### TEXT PASSAGE
******************************
HL Deb 18 August 1831 vol 6 cc210-6

On the Motion of Viscount Melbourne, the House resolved itself into a Committee on the Beer Act Amendment Bill.

The Duke of Wellington

observed, that it might be proper to introduce a clause for preventing the beer-houses from being kept open at unseasonable hours, as he had suggested when the subject was last under consideration.

Viscount Melbourne

said, it was very difficult to determine what ought to be considered as an unseasonable hour. The hour of ten o'clock had been already fixed upon, and he therefore suggested that the noble Duke should allow the matter to remain as it was for the present. With regard to towns, it was necessary that the houses at any place should not depend upon the caprice of the local magistracy, and in consequence, he would make some other arrangement with regard to country places.

The Duke of Wellington

said, the arrangement proposed by the noble Viscount, satisfied him with regard to towns, for, from all the information he obtained, the abuses of the beer-shops were hitherto most apparent in the country; and there the licensed houses were more under the control of the magistracy than in towns. The object of the Legislature was to give the poor the advantage of good and cheap beer, but without holding out any temptation to excess and irregularity. The sale of beer might go on till rather a late hour, but then it ought not to be drunk at a late hour on the premises. He apprehended they must make some further alteration in the Act, for the police regulations had not answered. But notwithstanding this, he thought the Act, on the whole, had been a great benefit. It had destroyed the monopoly of the brewers, and given the public the full advantage of the repeal of the duty. It was necessary that all existing evils should be checked, and though he was not particular as to an hour, and would leave that to the further consideration of the noble Viscount, yet he must insist, that further restrictions were necessary.

Viscount Melbourne

admitted, that many evils had arisen from this measure, but he hoped they were of such a nature as might be mitigated, if not entirely removed. There were reasons for believing so many licenses would not in future be given; but as the whole Act might be regarded as an experiment, he thought they would in another year see their way more distinctly than at present.

Lord Tenterden

said, there was a proviso in one of the clauses of the last Act, by which power was given to the magistrates, to enable them to guard against abuses as to the time these beerhouses were allowed to be kept open. He, therefore, hoped some similar clause might be now introduced which should have the effect of closing those houses at an early hour. It had been clearly ascertained that great crimes and disorders had been committed, particularly in the country, by persons sallying from them at late hours.
******************************
### Saved data entries
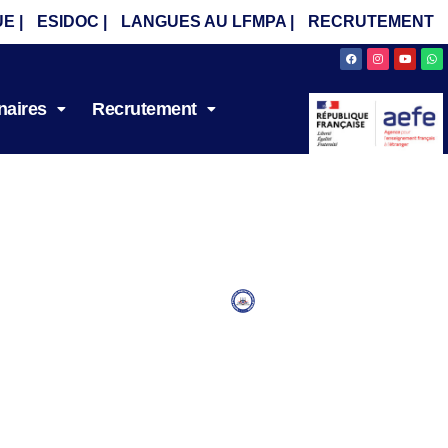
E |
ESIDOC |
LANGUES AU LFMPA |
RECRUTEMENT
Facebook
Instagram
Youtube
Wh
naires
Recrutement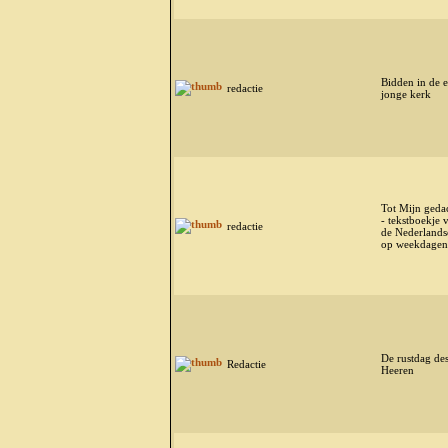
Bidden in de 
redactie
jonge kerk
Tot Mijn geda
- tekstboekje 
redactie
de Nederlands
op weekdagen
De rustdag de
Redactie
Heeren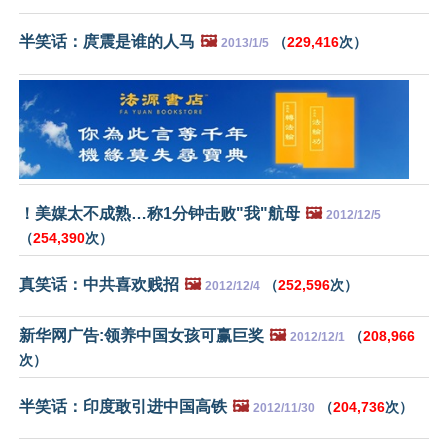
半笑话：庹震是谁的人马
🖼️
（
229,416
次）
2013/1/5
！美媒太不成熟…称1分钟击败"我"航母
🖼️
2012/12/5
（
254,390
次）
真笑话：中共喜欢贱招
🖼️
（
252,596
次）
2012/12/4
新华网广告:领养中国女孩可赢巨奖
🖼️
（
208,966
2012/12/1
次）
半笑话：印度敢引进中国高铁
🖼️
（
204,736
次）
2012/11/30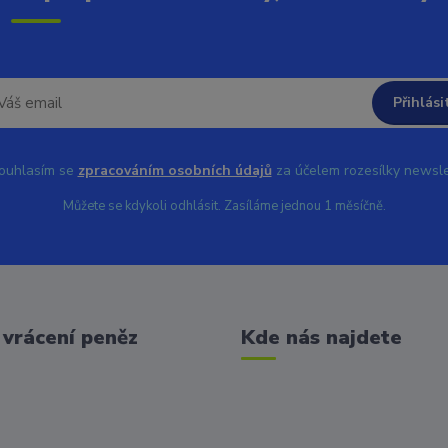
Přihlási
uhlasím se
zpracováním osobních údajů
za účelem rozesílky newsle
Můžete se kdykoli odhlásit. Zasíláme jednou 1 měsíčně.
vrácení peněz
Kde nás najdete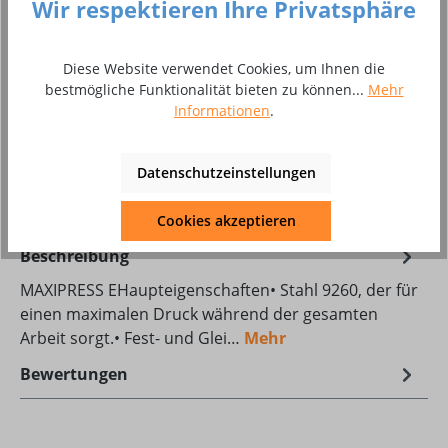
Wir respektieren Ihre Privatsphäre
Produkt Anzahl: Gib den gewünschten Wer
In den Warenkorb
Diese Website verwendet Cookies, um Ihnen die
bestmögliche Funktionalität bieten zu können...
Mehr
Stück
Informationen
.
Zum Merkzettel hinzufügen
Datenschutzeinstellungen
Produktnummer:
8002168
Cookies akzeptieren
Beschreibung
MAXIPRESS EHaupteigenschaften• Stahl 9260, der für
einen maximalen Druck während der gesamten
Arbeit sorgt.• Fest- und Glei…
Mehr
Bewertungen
******************************
In the Beer Act debate, condense the Duke of Wellington's paragraph that begins "said, the arrangement proposed by the noble Viscount" into a bulleted list that keeps its main points.

- The noble Viscount's proposed arrangement satisfied him with regard to towns, because the abuses of the beer-shops had so far been most apparent in the country, where the licensed houses were more under the magistracy's control than in towns.
- The Legislature's object was to give the poor good, cheap beer without tempting them to excess and irregularity.
- Beer might be sold until rather a late hour, but it should not be drunk on the premises at a late hour.
- The police regulations had not worked, so further changes to the Act would be needed.
- On the whole, the Act had been a great benefit: it destroyed the brewers' monopoly and gave the public the full advantage of the duty's repeal.
- Existing evils had to be checked. He left the choice of an hour to the noble Viscount but insisted that further restrictions were necessary.